Людвиг I, романтически влюбленный в Элладу и ее войны за независимость (он даже посадил своего сына Отто на трон только что освобожденной от турок Греции), выступил инициатором создания и другого памятника немецкой славы — Вальгаллы, дорического храма, возвышающегося над Дунаем несколькими километрами ниже Регенсбурга. Белый «греческий» храм с мифическим германо-скандинавским названием символизирует вожделенное слияние Греции и Германии; германцы, потомки античных дорийцев, призваны были стать греками новой Европы, подарить ей новую универсальную культуру, подобно тому, как Эллада подарила культуру античному миру. Для Гёльдерлина в этом заключались свободолюбивые революционные мечты, охватывающая целый мир утопия свободы и искупления. Вальгалла имеет к этой мечте такое же отношение, какое фильмы о подвигах Геракла со Стивом Ривзом и Сильвой Кошиной имеют к греческому мифу. В Вальгалле выставлен сто шестьдесят один бюст великих немцев; одни названы по имени (Гёте), другие по имени и роду занятия (Моцарт, композитор) или по имени и торжественному определению (Клопшток, священный певец). Пантеон продолжал пополняться и после Людвига I; в наши дни жаждущие бессмертия, преодолев сложный бюрократический путь, также имеют шансы попасть сюда.

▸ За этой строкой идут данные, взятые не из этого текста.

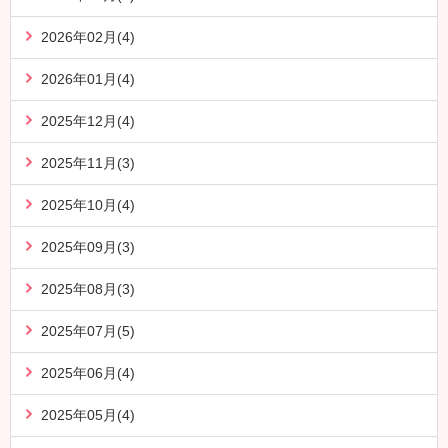
2026年02月(4)
2026年01月(4)
2025年12月(4)
2025年11月(3)
2025年10月(4)
2025年09月(3)
2025年08月(3)
2025年07月(5)
2025年06月(4)
2025年05月(4)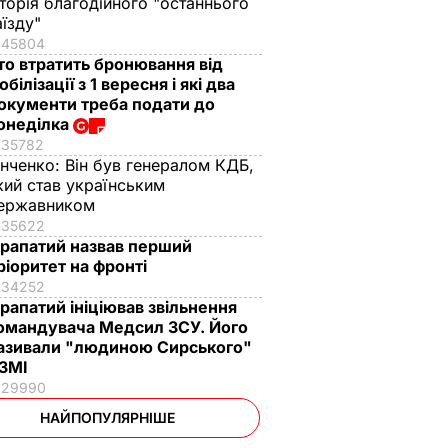
сторія благодійного "останнього
аїзду"
45804
то втратить бронювання від
обілізації з 1 вересня і які два
окументи треба подати до
онеділка
35782
інченко:
Він був генералом КДБ,
кий став українським
ержавником
35622
рапатий назвав перший
ріоритет на фронті
34252
рапатий ініціював звільнення
омандувача Медсил ЗСУ. Його
азивали "людиною Сирського"
 ЗМІ
29990
НАЙПОПУЛЯРНІШЕ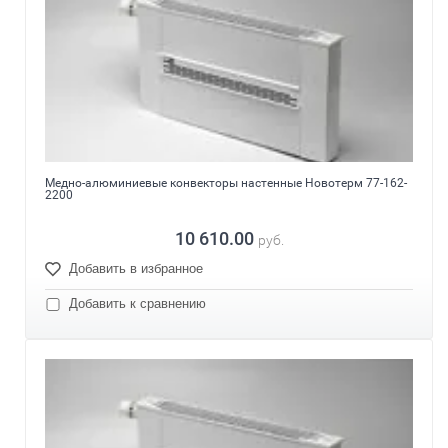
Медно-алюминиевые конвекторы настенные Новотерм 77-162-
2200
10 610.00
руб.
Добавить в избранное
Добавить к сравнению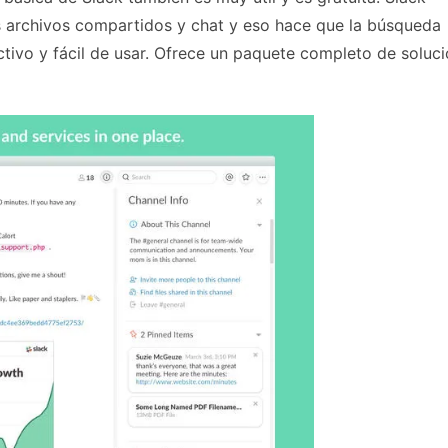
s archivos compartidos y chat y eso hace que la búsqueda
ctivo y fácil de usar. Ofrece un paquete completo de soluc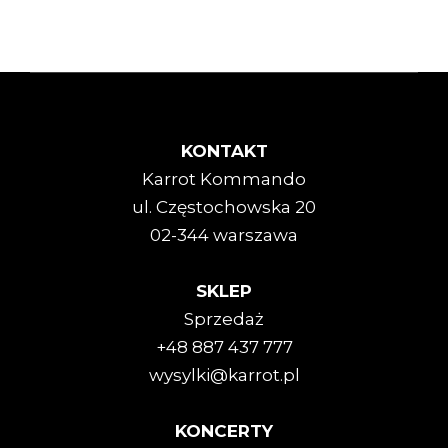
KONTAKT
Karrot Kommando
ul. Częstochowska 20
02-344 warszawa
SKLEP
Sprzedaż
+48 887 437 777
wysylki@karrot.pl
KONCERTY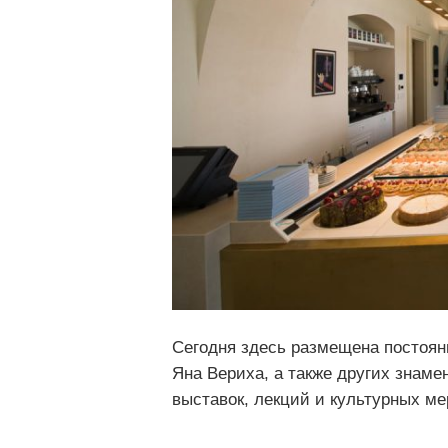
Сегодня здесь размещена постоян
Яна Вериха, а также других знам
выставок, лекций и культурных ме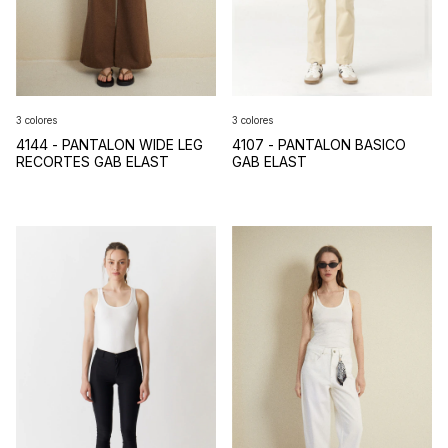
3 colores
3 colores
4107 - PANTALON BASICO
4144 - PANTALON WIDE LEG
GAB ELAST
RECORTES GAB ELAST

Впрочем, правы были Меттерних, не любивший этот памятник, и Геббель, не желавший здесь оказаться.

Вальгалла — музей восковых фигур. Их напыщенность бросается в глаза рядом с колышущейся на ветру травой, рядом с водами Дуная, что блестят ста метрами ниже, рядом с тенью деревьев. Легко встать на сторону поэзии в споре с литературой, на сторону подлинного в споре с искусственным, на строну жизни в споре с предметами и музеем, где они хранятся. Впрочем, короткая сказка, опубликованная в размноженной на гектографе газете начальной школы, доказывает, что, выбирая цветок, а не колонну, мы повинуемся риторике жизнелюбия, на самом деле оскорбляющей жизнь, которую она якобы любит, ее тайное страдание. Сказку эту сочинила маленькая девочка, напечатана она в «Карусели, или Газете Сан-Вито» — издании Второго дидактического кружка города Триеста за май 1973 года. Написала сказку ученица первого класса Начальной школы имени Де Амичиса Моника Фаваретто.

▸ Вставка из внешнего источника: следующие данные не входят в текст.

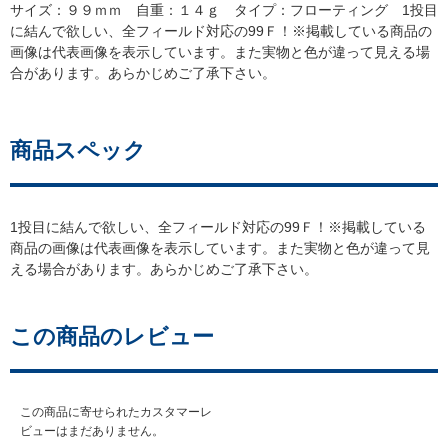
サイズ：９９ｍｍ 自重：１４ｇ タイプ：フローティング 1投目
に結んで欲しい、全フィールド対応の99Ｆ！※掲載している商品の
画像は代表画像を表示しています。また実物と色が違って見える場
合があります。あらかじめご了承下さい。
商品スペック
1投目に結んで欲しい、全フィールド対応の99Ｆ！※掲載している
商品の画像は代表画像を表示しています。また実物と色が違って見
える場合があります。あらかじめご了承下さい。
この商品のレビュー
この商品に寄せられたカスタマーレ
ビューはまだありません。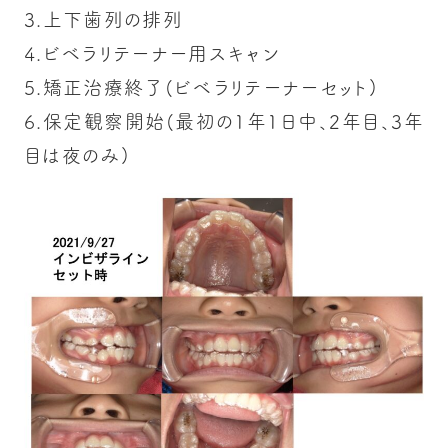
3.上下歯列の排列
4.ビベラリテーナー用スキャン
5.矯正治療終了(ビベラリテーナーセット)
6.保定観察開始(最初の1年1日中、2年目、3年
目は夜のみ)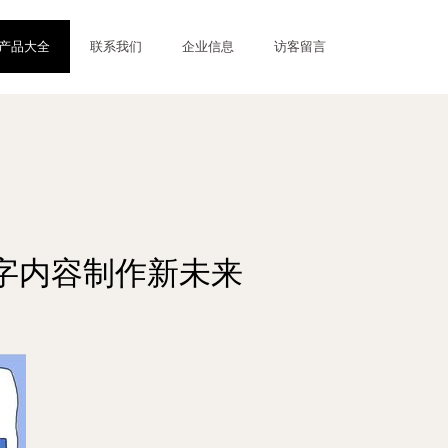
产品大全
联系我们
企业信息
访客留言
数字内容制作新未来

Называется сказка «Роза». «Роза была счастлива. Она дружила с другими цветами. Однажды Роза почувствовала, что она увяла и что умирает. Она увидела бумажный цветок и сказала ему: «Ты такая красивая роза!» — «Но ведь я бумажный цветок!» — «Ты знаешь, что я скоро умру?» — Роза умерла и больше ничего не сказала».

Короткая сказка, рассказывающая почти всю правду о том, как сладко жить и как невыносимо горько умирать, напоминает нам, что вещи существуют чуть дольше, чем живые существа, но и они когда-нибудь исчезнут, что перед лицом смерти нет смысла разглагольствовать о том, что подлинное лучше искусственного. Можно хранить верность слезам живых существ, прислушиваясь к их плачу, к их желанию прожить еще чуть-чуть — хотя бы в облике рукотворных предметов, например дорических колонн этой поддельной Вальгаллы.

Не знаю, где сейчас неизвестная ученица первого класса, чем она занимается, стала ли она великой писательницей или посетившее ее озарение было единственным и неповторимым, а она превратилась в обыкновенную девушку. Поэзия безлична, она веет, где хочет и когда хочет, словно ветер, и не принадлежит автору, имя которого стоит под стихотворением. Порой рука сама чертит строки — как рисунки, которые мы рассеянно выводим на бумаге и которые оказываются прелестными, или как движения, которые человек, сам того не замечая, выполняет с изяществом, о котором он сам не подозревает и которое, возможно, никогда больше не повторится.